On 27–29 August, Bulgaria entered into a number of important energy agreements. A contract for preparing the feasibility study for the project to develop the Kozloduy Nuclear Power Plant was signed with the US-Japanese corporation, Westinghouse. The first licence for the exploration of hydrocarbons on the Bulgarian shelf of the Black Sea was also granted.The licence agreement for the Khan Asparuh block was signed by a consortium of the three European firms: Total, OMV and Repsol. Furthermore, the Bulgarian government signed a number of memoranda with Gazprom specifying in detail the technical and financial parameters of the construction of the Bulgarian section of the South Stream gas pipeline. An 11% discount on Russian gas prices for Bulgaria was set (retroactively, valid from April this year) in the contract which is due to expire at the end of this year, and it was announced that a new contract for supplies of Russian gas to Bulgaria would be signed before 15 November. Bulgaria also undertook to announce its final decision concerning the construction of the Bulgarian section of South Stream by that date.

Commentary

  • Various factors appear to point to the fact that the centre-right government of Boyko Borisov has synchronised the dates of signing the agreements to emphasise the multi-dimensional character of its energy policy. Simultaneous co-operation with energy firms from Russia, the EU and the USA is supposed to be the hallmark of the policy of Borisov’s cabinet. In this manner, the ruling party GERB wishes to make itself distinct from the parties which formed the preceding centre-left coalition, whose flagship was support for three energy projects implemented in close co-operation with Russia: the South Stream gas pipeline, the Belene nuclear power plant and the Burgas–Alexandroupoli oil pipeline. The Borisov cabinet withdrew from the two latter projects but it also blocked shale gas exploration, which the opposition had been calling for.

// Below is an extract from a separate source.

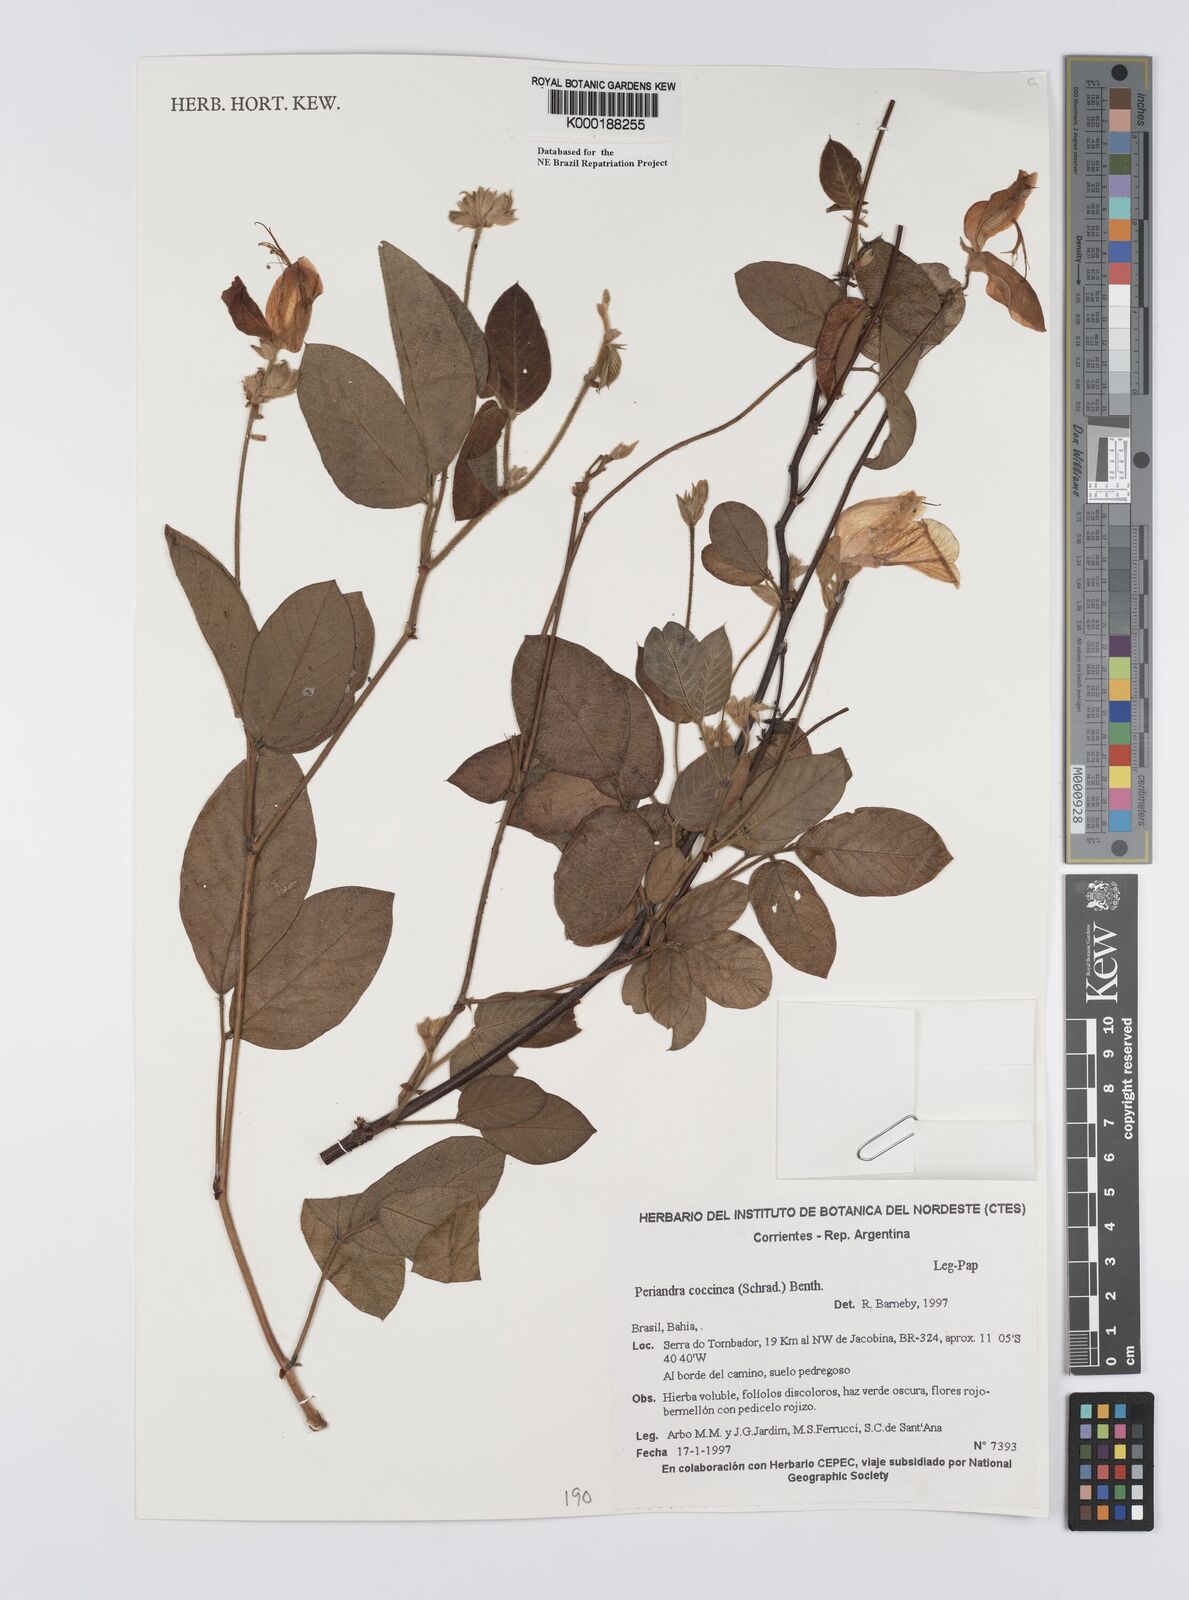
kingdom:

  • It is almost certain that Bulgaria will soon agree to the construction of South Stream, which it sees as a project which strengthens its position as a regional energy hub and which does not clash with other projects (for example, Nabucco West). Furthermore, Sofia has still not signed gas contracts for the next year, which – given the lack of interconnectors – will force it to adopt a conciliatory stance in gas talks with Moscow. However, given the high priority Russia grants to the South Stream project, Bulgaria stands a fair chance of being given favourable conditions of gas co-operation. In exchange for Bulgaria’s quick consent to the implementation of South Stream, Russia may agree to grant preferential conditions of gas supplies to Bulgaria (no agents involved and a low price), and at the same time accept the Bulgarian request for Sofia’s low financial engagement in South Stream.
  • At the beginning of 2012, the consortium of OMV and ExxonMobil, which is engaged in work on the Romanian continental shelf, discovered huge deposits of gas (approximately 84 billion m3) in the direct vicinity of the area which is subject to Bulgarian licences. However, any possible production of hydrocarbons will take place in only in the distant future. It is also difficult to assess the chances for the development of the Kozloduy power plant, since the agreements with Westinghouse have only initiated the preparatory work. Furthermore, this project is burdened with high political risk. The opposition Bulgarian Socialist Party is campaigning for the resumption of the project to build the Belene nuclear power plant in co-operation with Russia (a referendum concerning this matter is due to be held soon). It also claims that the choice of Westinghouse (which is also the technology supplier) does not guarantee that the feasibility study for the development of the Kozloduy plant will be unbiased.